_Exercise requirements_:
• a. Answer these questions from the article on high water consumption, marking each answer (i), (ii), (iii) to match:
(i) Which three failures does it list as causes of a boiler continuously pulling in fresh water?
(ii) In which country does it say irrigation leaks are very much a seasonal problem?
(iii) To what level do pressure reducing valves bring incoming municipal water pressure?
• b. Pick up the article on high water consumption after its final sentence and keep writing.

_Text block_:
· · · · ·

You’ve just reviewed your water consumption data. The numbers are high. Really high. And your first instinct, understandably, is to look at your tenants. Leaky toilets. Running faucets. That one unit on the fourth floor where someone clearly hasn’t replaced a flapper valve since the building opened.
But what if it’s not them?
This is actually the most common question we field when we’re walking a property team through our water monitoring program. The client is interested. They want to solve the problem. But before bringing in outside help, they want to rule out everything they can control first. Makes complete sense.
So if your tenant fixtures are already in good shape and the numbers still don’t add up, here’s where to look next.
Boiler makeup water is one of those things that gets ignored for months, sometimes years, before anyone notices something is off.
Here’s the basic idea. Boilers lose water through normal operation. Steam escapes. Small amounts bleed off during pressure relief. The system makes up for that loss automatically by pulling in fresh water. That’s expected. What’s not expected is when that makeup rate climbs significantly without explanation.
A failed float valve, a stuck fill line, a broken heat exchanger. Any of these can cause a boiler to continuously pull in fresh water to compensate for a loss it can’t actually fix. And because the makeup process happens inside a mechanical room with no visible dripping or puddles, it can keep going indefinitely.
If your consumption numbers are elevated and you haven’t checked your boiler makeup rate recently, start there. Compare your current makeup volume against your historical baseline. If it’s drifted upward, dig in.
This one is time-sensitive. Irrigation leaks are very much a seasonal problem in Canada, which means they’re easy to miss if you’re not looking at the right time of year.
A cracked line, a failed zone valve, a head that’s been knocked out of position. Any of it can dump a surprising amount of water into landscaping or, worse, into the ground below it. The tricky part is that irrigation systems often run at hours when no one is around to notice. Early morning. In the middle of the night.
If you have outdoor irrigation and your high consumption is occurring during the warmer months, run a manual check of each zone. Walk the property while the system is active. Look for wet patches where there shouldn’t be any, zones that don’t seem to be reaching their targets, or heads that are clearly damaged or misaligned.
It sounds basic. But it’s also the kind of thing that gets overlooked because “someone else handles that.”
Pressure reducing valves do exactly what they sound like. They take the incoming water pressure from the municipal supply, which can be quite high, and bring it down to a safe range for your building systems and fixtures.

· · · · ·

_Provided information_:
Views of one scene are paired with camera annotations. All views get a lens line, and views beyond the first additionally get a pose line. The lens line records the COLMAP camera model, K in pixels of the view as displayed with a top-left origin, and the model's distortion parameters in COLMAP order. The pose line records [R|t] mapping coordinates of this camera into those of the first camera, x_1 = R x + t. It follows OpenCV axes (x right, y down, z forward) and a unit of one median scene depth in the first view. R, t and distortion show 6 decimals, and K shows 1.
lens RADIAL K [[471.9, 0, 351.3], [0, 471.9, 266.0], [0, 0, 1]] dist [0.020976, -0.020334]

· · · · ·

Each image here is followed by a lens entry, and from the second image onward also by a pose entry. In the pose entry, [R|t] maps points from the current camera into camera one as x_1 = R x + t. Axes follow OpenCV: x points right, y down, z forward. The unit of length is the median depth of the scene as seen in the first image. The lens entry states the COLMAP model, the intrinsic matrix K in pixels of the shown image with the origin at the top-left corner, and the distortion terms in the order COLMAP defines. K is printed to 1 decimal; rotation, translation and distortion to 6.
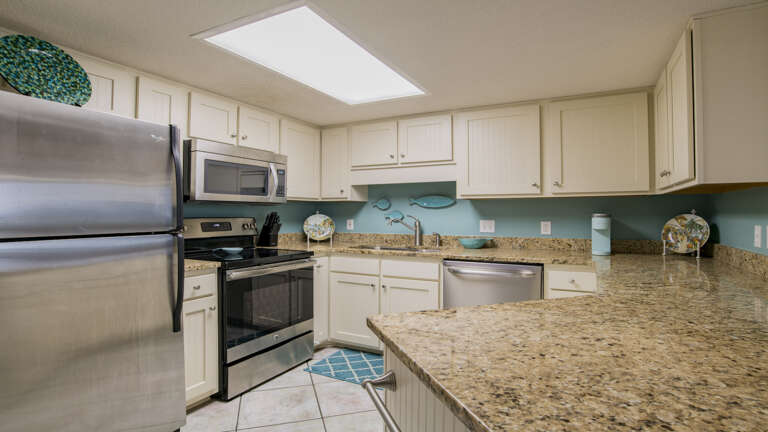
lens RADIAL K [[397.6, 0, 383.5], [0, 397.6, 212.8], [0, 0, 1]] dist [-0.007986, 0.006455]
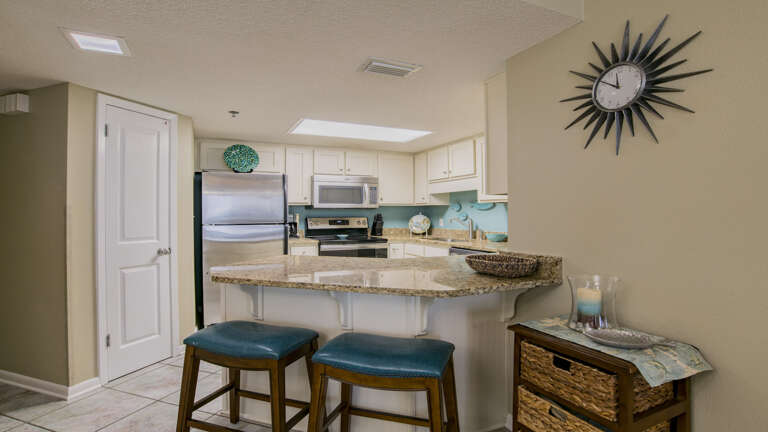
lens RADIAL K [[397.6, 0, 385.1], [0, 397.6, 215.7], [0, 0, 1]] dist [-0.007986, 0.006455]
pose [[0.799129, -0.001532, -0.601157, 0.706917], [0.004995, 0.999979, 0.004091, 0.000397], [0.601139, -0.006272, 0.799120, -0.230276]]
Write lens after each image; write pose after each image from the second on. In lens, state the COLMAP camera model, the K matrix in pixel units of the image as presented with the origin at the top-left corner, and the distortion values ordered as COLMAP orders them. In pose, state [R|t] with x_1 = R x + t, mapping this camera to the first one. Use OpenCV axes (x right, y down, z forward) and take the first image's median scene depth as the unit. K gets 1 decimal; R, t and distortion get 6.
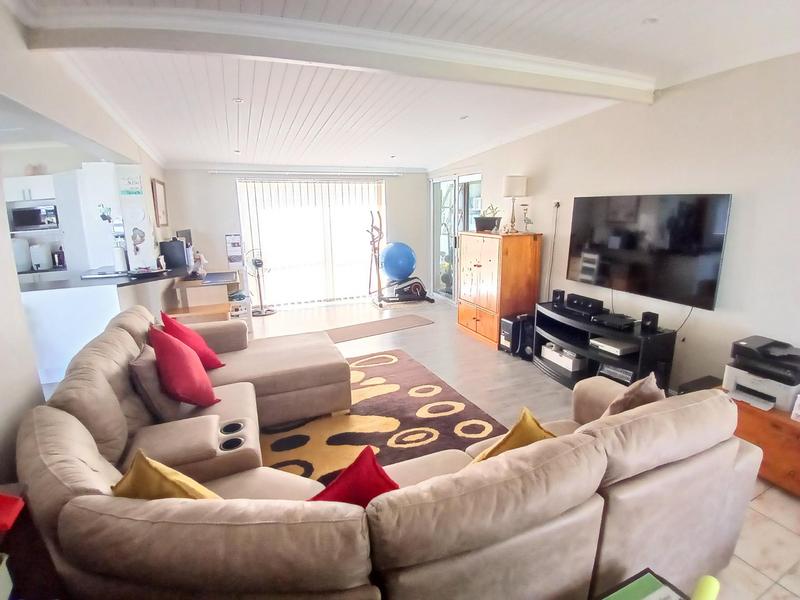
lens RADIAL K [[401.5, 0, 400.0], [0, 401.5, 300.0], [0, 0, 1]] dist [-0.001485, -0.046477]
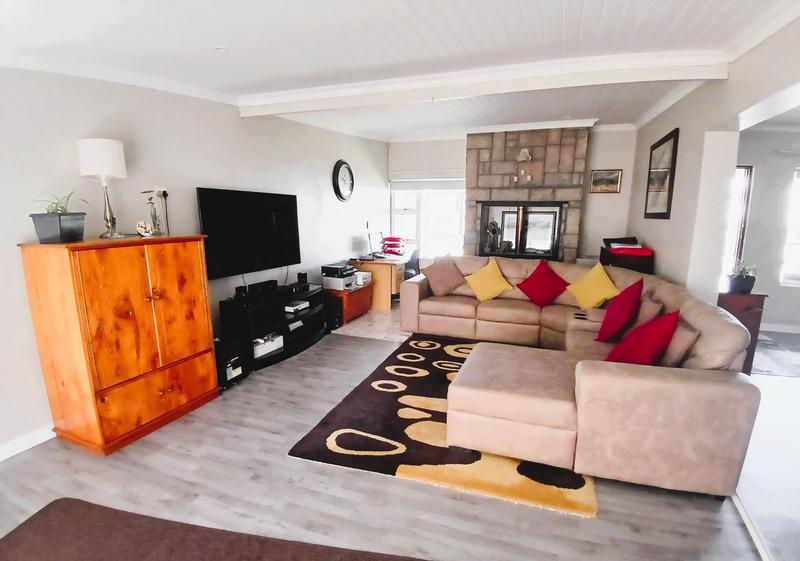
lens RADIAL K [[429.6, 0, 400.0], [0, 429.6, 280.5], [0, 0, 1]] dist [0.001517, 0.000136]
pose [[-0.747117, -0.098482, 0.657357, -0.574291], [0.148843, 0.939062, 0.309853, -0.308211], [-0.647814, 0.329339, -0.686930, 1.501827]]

· · · · ·

_Per-task answers_:
• a.
(i) A failed float valve, a stuck fill line and a broken heat exchanger.
(ii) Canada.
(iii) Down to a safe range for the building's systems and fixtures.

• b.
When a PRV fails, a few things can happen. Pressure can spike, which stresses your fixtures and increases consumption. But a failed PRV can also get stuck in a partially open or fully open position, causing water to flow more freely than intended through downstream systems.
Valve failures in general are worth checking. This includes zone isolation valves, balancing valves, and any valve that’s part of your domestic or heating water distribution. A valve that should be closed but isn’t is sometimes the entire explanation for elevated consumption.
These aren’t always easy to spot visually. If you suspect a valve issue, you may need to work through your system diagram methodically and test pressures at different points in the building.
This one is less common in Canada, mostly because our freeze-thaw cycles and construction standards create different conditions than, say, older American cities with aging infrastructure. But it can happen.
Underground line loss means water is escaping from a buried supply or distribution line before it ever reaches your building’s interior systems. Because it’s underground, there’s often no visible sign. No puddle. No wet wall. Just numbers that don’t reconcile.
Indicators to watch for include soft or unusually green patches of ground in areas near your service entry, unexplained pressure drops at the meter, or a discrepancy between what your meter registers and what your internal sub-meters are recording. If those numbers don’t match and you’ve ruled out everything else, underground loss is worth putting on the list.
Not every property has cooling towers. But if yours does, they deserve attention.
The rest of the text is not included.